[Text under study Boundary: Start]

Time capsule for this episode: 1759

In celebration of Early Musica America’s 25th anniversary, we’re looking back at the past winners of its competitions, which include three recording competitions and three Medieval/Renaissance performance competitions. This is part one of each group’s road to success since winning.

Ensemble La Rota explores the Middle Ages

The Montreal-based Ensemble La Rota won in 2006 for their dynamic program of medieval repertoire. Almost immediately the quartet was given a recording contract with the Canadian label ATMA Classique. Around the same time, they also won or were finalists, in several international competitions. La Rota has concertized extensively on both sides of the Atlantic, appearing at many prestigious early music festivals.

Asteria and the Medieval Love Duet

In 2004, the winner of the inaugural Medieval/Renaissance performance competition was Asteria, a duo comprised of soprano Sylvia Rhyne and lutenist Eric Redlinger. Since then, the duo has performed across the U.S., and throughout Europe and Mexico. The fruits of their labor are evident in the recording of Burgundian chanson, a repertoire they specialize in.

Catacoustic Consort and the Italian Baroque

The Cincinnati-based Catacoustic Consort was the winner of the 2002/03 EMA/Naxos recording competition. Director Annalisa Pappano credits the ensemble’s ensuing professional success to the win, both on a local and national level. The recording prize gave the ensemble an opportunity to make a CD with Naxos Records. Entitled “The Italian Dramatic Lament,” the recording offered international recognition and acclaim.

[Text under study Boundary: End]
[Data supplied Boundary: Start]

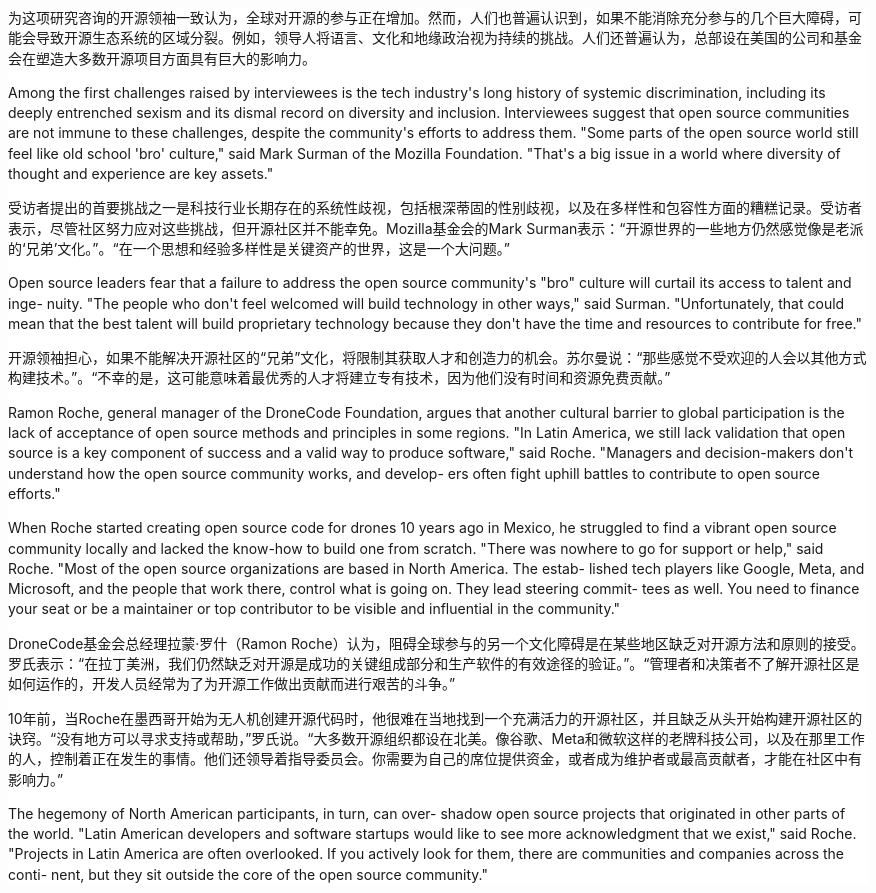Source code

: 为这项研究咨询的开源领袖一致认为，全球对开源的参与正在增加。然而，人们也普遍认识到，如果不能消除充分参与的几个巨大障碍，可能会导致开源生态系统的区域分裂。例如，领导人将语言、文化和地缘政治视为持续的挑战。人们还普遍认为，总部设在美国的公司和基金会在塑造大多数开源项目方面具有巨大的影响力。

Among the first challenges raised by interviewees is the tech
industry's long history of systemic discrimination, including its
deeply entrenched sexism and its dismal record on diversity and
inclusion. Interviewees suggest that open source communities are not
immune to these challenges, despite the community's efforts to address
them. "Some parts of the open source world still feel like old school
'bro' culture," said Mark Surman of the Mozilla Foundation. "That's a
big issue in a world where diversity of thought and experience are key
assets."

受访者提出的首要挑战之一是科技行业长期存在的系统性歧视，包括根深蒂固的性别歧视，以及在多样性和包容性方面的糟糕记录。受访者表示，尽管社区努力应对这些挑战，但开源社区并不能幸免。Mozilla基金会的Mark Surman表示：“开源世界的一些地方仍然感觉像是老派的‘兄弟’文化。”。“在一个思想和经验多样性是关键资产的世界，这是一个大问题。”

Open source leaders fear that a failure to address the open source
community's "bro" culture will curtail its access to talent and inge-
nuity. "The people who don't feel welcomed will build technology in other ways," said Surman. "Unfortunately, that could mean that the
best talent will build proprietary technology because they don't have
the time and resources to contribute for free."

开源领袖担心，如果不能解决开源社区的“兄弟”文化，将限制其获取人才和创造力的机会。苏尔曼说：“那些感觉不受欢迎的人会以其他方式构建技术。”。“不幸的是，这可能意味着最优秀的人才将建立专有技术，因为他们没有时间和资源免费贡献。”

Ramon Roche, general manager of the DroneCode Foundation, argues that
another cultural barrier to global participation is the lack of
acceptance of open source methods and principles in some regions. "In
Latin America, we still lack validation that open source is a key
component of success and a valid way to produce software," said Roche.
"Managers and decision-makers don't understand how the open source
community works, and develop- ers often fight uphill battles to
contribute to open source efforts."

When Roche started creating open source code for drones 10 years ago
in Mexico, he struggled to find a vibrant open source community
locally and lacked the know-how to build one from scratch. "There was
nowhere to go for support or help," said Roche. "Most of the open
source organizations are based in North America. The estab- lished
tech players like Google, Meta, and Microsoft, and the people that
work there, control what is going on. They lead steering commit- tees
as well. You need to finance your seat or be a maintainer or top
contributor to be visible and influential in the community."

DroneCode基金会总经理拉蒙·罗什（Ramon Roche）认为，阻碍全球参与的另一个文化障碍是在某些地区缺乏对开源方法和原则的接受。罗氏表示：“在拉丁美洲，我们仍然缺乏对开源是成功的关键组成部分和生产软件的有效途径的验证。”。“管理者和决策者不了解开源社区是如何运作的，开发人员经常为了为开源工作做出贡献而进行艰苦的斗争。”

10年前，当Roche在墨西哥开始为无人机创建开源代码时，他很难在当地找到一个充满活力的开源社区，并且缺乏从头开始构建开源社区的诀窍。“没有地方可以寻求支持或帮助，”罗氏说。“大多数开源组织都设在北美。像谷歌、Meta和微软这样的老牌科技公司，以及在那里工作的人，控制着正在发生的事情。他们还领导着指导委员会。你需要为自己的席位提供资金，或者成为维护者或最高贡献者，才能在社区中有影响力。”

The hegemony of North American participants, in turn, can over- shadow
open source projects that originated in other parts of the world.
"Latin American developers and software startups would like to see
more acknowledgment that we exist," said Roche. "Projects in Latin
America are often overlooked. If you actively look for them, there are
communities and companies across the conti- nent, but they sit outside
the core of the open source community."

[Data supplied Boundary: End]
[Data supplied Boundary: Start]

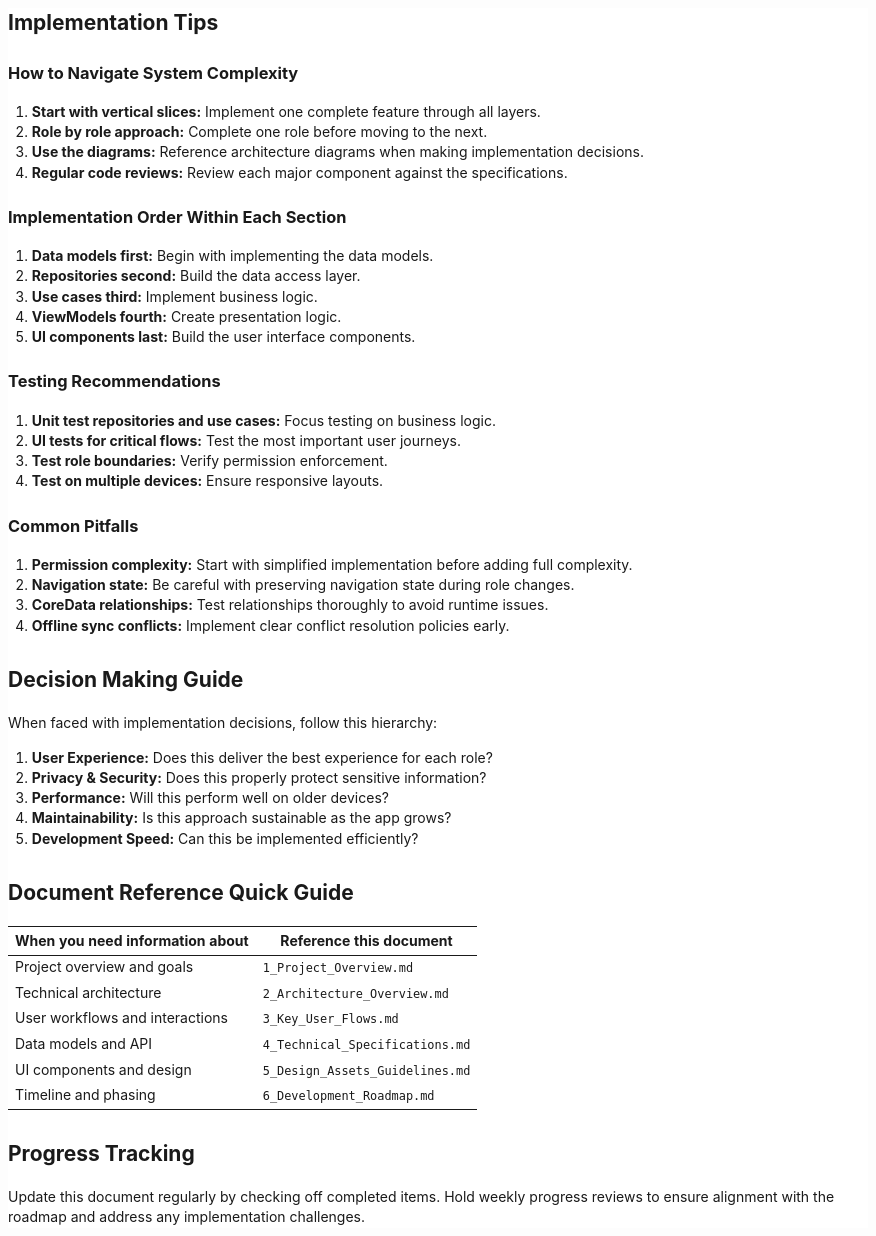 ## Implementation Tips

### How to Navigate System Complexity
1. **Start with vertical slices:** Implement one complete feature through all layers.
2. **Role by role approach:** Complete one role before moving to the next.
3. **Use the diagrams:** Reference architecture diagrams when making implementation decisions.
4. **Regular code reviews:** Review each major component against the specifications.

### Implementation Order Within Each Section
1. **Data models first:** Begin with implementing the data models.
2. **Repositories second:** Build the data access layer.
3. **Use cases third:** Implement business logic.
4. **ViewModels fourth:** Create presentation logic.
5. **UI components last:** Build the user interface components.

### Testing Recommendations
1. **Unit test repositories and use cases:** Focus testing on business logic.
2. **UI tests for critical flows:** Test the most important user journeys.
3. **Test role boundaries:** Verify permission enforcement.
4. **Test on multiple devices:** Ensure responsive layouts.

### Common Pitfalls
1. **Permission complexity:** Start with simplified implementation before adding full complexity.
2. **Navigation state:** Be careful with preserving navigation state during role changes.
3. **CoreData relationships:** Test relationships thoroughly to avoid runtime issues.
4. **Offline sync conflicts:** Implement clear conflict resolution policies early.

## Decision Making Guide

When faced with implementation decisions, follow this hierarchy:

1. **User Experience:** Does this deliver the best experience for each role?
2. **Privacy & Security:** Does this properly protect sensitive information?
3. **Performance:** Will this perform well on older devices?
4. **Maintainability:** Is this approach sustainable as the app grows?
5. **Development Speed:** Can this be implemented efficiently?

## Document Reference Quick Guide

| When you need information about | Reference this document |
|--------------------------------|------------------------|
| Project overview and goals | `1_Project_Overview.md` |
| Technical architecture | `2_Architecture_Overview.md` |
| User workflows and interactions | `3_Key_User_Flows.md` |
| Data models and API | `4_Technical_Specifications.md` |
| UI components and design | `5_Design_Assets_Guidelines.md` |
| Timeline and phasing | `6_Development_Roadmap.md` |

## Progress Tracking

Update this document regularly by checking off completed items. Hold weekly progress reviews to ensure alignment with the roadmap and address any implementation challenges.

[Data supplied Boundary: End]

**Task list**:
• 1. Reproduce the passage about past early music competition winners word for word.
• 2. In the records, take everything from the line containing "### Implementation Order Within Each Section" down to and including the line containing "4. **ViewModels fourth:**". Arrange only those lines as a Markdown table with the columns Row and Line, and leave out blank lines.

**Answers for the tasks**:
• 1.
Time capsule for this episode: 1759

In celebration of Early Musica America’s 25th anniversary, we’re looking back at the past winners of its competitions, which include three recording competitions and three Medieval/Renaissance performance competitions. This is part one of each group’s road to success since winning.

Ensemble La Rota explores the Middle Ages

The Montreal-based Ensemble La Rota won in 2006 for their dynamic program of medieval repertoire. Almost immediately the quartet was given a recording contract with the Canadian label ATMA Classique. Around the same time, they also won or were finalists, in several international competitions. La Rota has concertized extensively on both sides of the Atlantic, appearing at many prestigious early music festivals.

Asteria and the Medieval Love Duet

In 2004, the winner of the inaugural Medieval/Renaissance performance competition was Asteria, a duo comprised of soprano Sylvia Rhyne and lutenist Eric Redlinger. Since then, the duo has performed across the U.S., and throughout Europe and Mexico. The fruits of their labor are evident in the recording of Burgundian chanson, a repertoire they specialize in.

Catacoustic Consort and the Italian Baroque

The Cincinnati-based Catacoustic Consort was the winner of the 2002/03 EMA/Naxos recording competition. Director Annalisa Pappano credits the ensemble’s ensuing professional success to the win, both on a local and national level. The recording prize gave the ensemble an opportunity to make a CD with Naxos Records. Entitled “The Italian Dramatic Lament,” the recording offered international recognition and acclaim.

• 2.
| Row | Line |
|---|---|
| 1 | ### Implementation Order Within Each Section |
| 2 | 1. **Data models first:** Begin with implementing the data models. |
| 3 | 2. **Repositories second:** Build the data access layer. |
| 4 | 3. **Use cases third:** Implement business logic. |
| 5 | 4. **ViewModels fourth:** Create presentation logic. |